Most traditional pool vacuum models work by being attached to a long metal pole. Often, the pole can telescope to make vacuuming at the deep end or shallow end a little more convenient. The pole usually connects to the pool vacuum head via a pivoting handle. The other thing connected to the vacuum head is a pool hose, which also goes to a coupling just off the pool, perhaps in the skimmer, where the debris will be deposited.

An automatic pool vacuum works by freely roaming along the bottom of the pool every so often. The cleaner may use the pool's own circulation and suction mechanisms in order to move along the bottom, or it may be controlled by a computer chip. Any cleaner using a computer chip is called a robotic pool vacuum.

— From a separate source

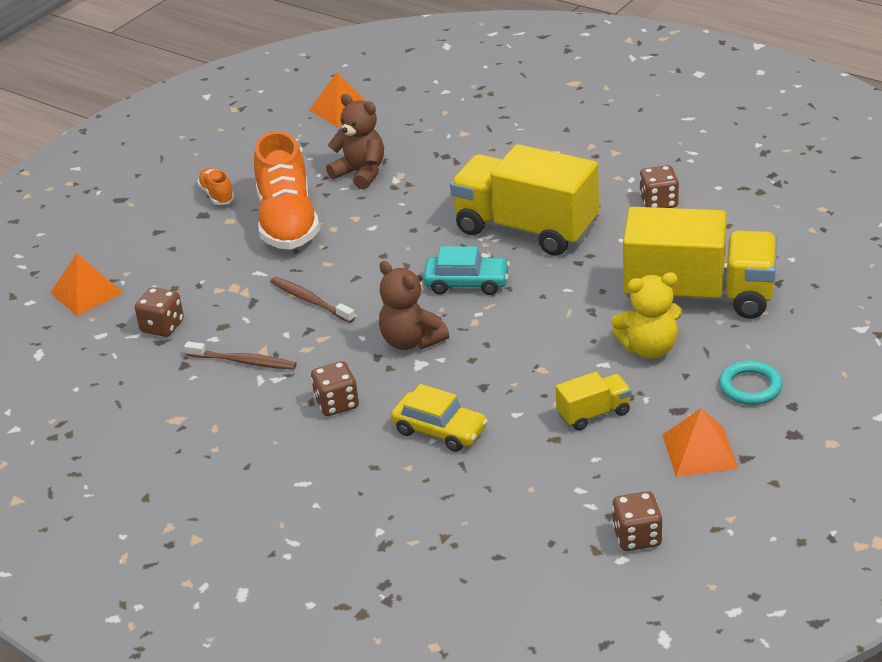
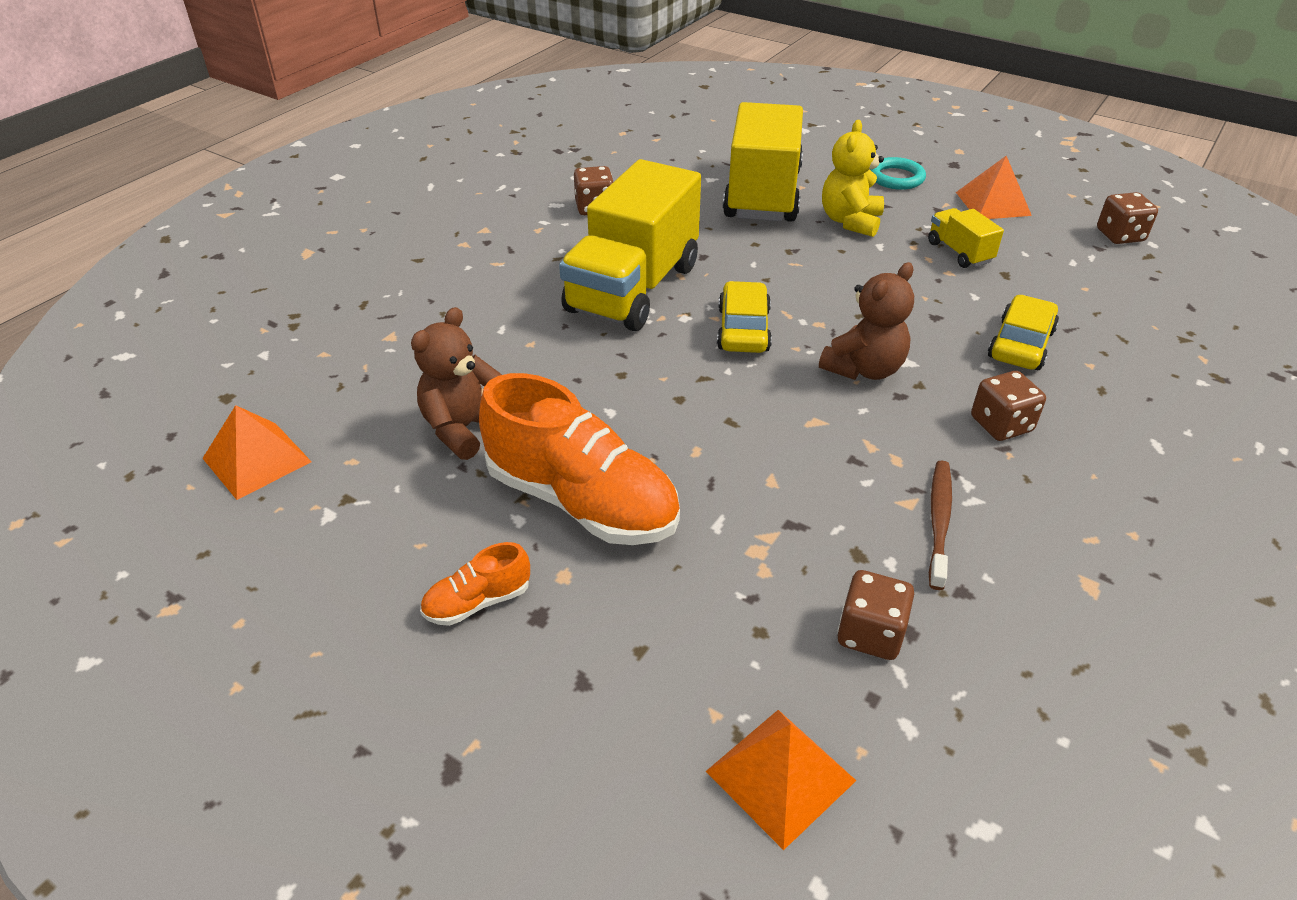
camera: 95 degrees left, 5 degrees up
(287, 222) = (582, 501): orange shoe -> orange shoe turned 45 degrees clockwise
(310, 300) = (787, 462): brown toothbrush -> none
(467, 283) = (743, 329): turquoise car -> yellow car
(649, 348) = (850, 221): yellow teddy bear -> yellow teddy bear turned 150 degrees counterclockwise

While vacuuming a pool does usually not take long, many may find they would prefer to spend that time doing something else. In the summer, it can be especially hot work. Therefore, some may prefer an automatic cleaner. These are considerably more expensive than a traditional pool vacuum.


For those who do choose to go with an automatic cleaner, the robotic cleaner is the most effective type. The pool cleaner can be programmed to operate along the bottom of the pool according to the owner's desires, or has sensors that can automatically determine a route to follow. The robotic cleaner is likely to provide much better coverage than any of the other automatic cleaners.

While the resorts and hotels often vacuum their pools on a daily basis, the home user is usually under no such constraints. Most of the time, a home user will need to vacuum a pool once or twice a week. Although the time spent completing the task is dependent upon the size of the pool, the weekly time commitment is generally one to two hours.

Before using any pool vacuum, it is best to conduct a visual inspection of the pool looking for anything large enough to clog the vacuum or hose. If the hose or vacuum is jammed, it could be difficult to get the objects removed. Also, it is best to wait at least an hour after swimming before vacuuming, as this gives sediments stirred up a chance to resettle.